Катилось лето с вершины своего полёта. И вот уж жёлтыми стояли поля, на которые выехал единственный трактор с жаткой. Дарья в тот день тоже вышла вместо Анны Николаевны в поле подбирать снопы. Она натянула на лоб платок, прикрыв им глаза, надела старую свою кофту, штопанную-перештопанную в какой уж раз, натянула на ноги никогда ею не носимые и не виданные доселе чувяки из осины и, чувствуя их податливую мягкость, медленно, вместе со стариком Кобыло, работавшим учётчиком, направилась с граблями в недалёкие поля. Она, предполагая тяготы пути по выжженной палящим солнцем земле, в духоте и пыли, прихватила два кувшина кваса, несколько варёных картофелин и хлеба. Небо стояло высокое, жаркое, вымерло всё вокруг, жаворонки — и те смолкли, попрятались в траве, лишь шелестящий поток пекла горячим ветром проносился над землёю. Пыльный просёлок серой лентой извивался меж вызревших бледно-золотистых полей; над дальними полями дрожали мерцающие испарения, рождая странные миражи. Старик Кобыло, перекинув через плечо сажень, с обычной своей улыбкой на лице, в натянутом на глаза соломенном картузе, босоногий и в закатанных до колен штанах, шагал по просёлку и, казалось, был доволен жизнью.
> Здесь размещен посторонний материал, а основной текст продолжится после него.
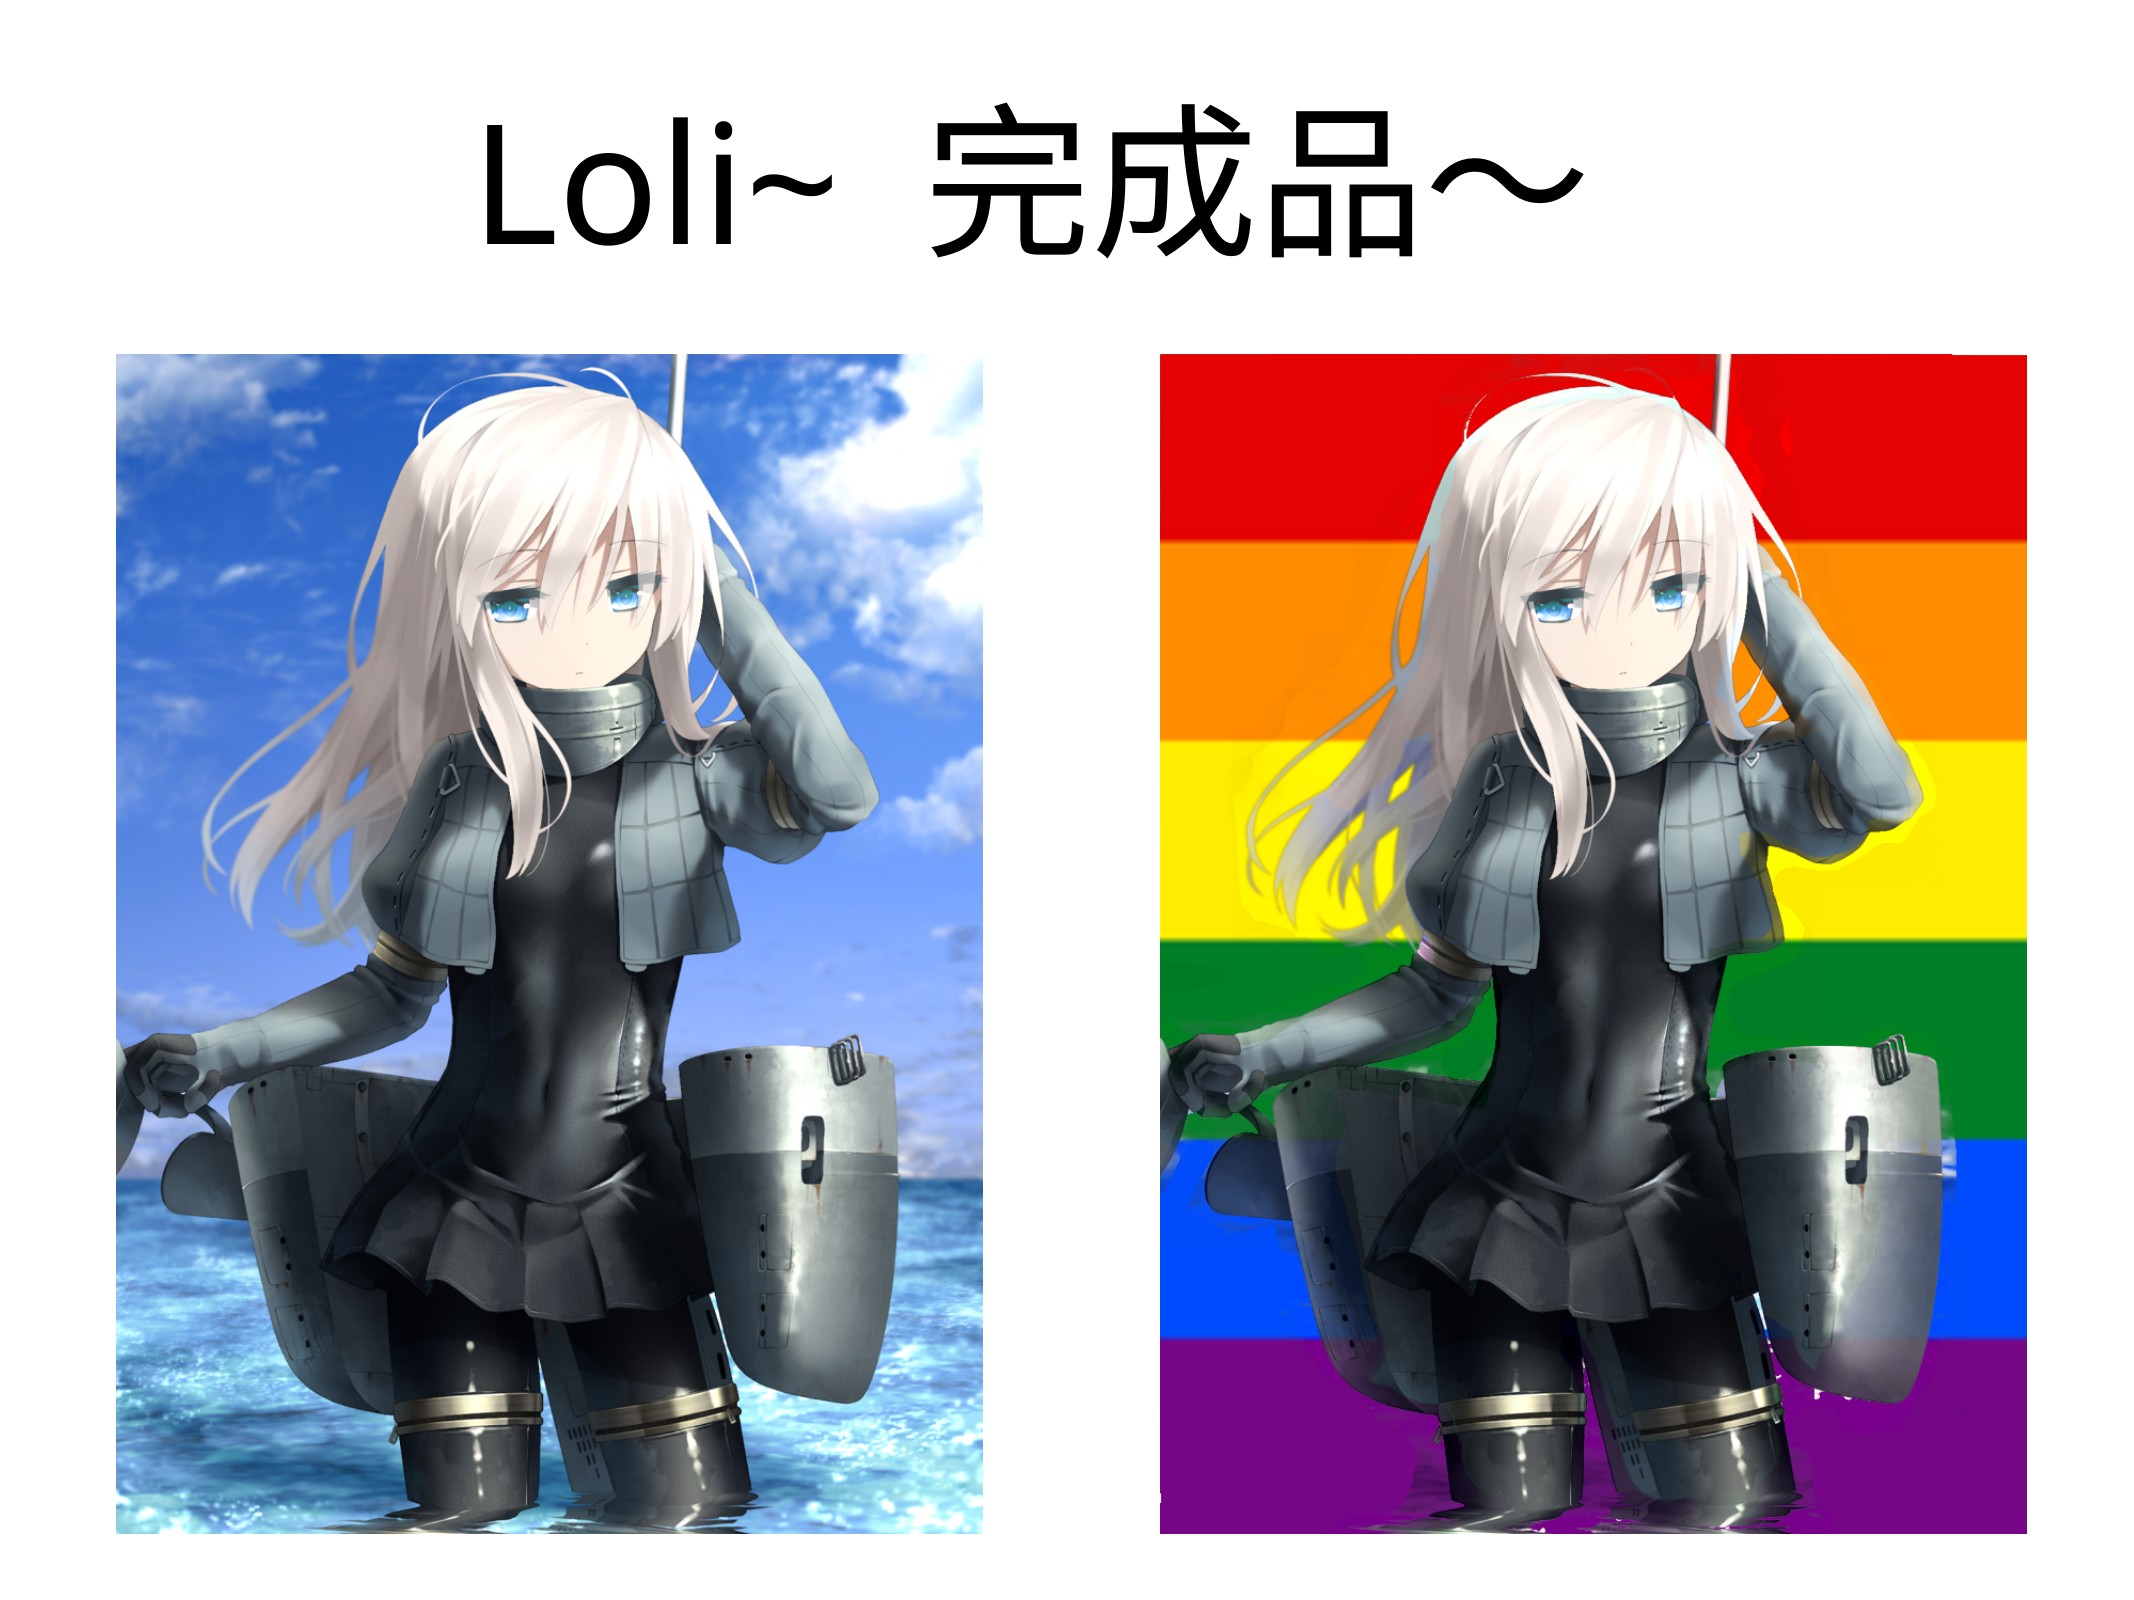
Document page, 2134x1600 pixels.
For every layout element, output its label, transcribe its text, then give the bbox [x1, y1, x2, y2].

picture [1159, 354, 2027, 1534]
picture [115, 354, 983, 1534]
title Loli~ 完成品～ [120, 0, 1943, 356]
Дарья спешила обочь дороги, несла кувшины с квасом и корзину со снедью, сосредоточенно думая о том, что после уборки урожая немедленно поедет в Сибирь. И решительность, написанная на лбу резким изгибом бровей, говорила, что она способна совершить задуманное. Дарья не могла больше ждать. Она должна всё сама выяснить, вызнать; не может же она больше сидеть сложа руки, когда от мужа нет ни слуху, ни весточки. Возможно, он нуждается в помощи. Она решительно повела взглядом, и её глаза, сузившиеся от нестерпимого света и сосредоточенной мысли, встретились со взглядом тестя.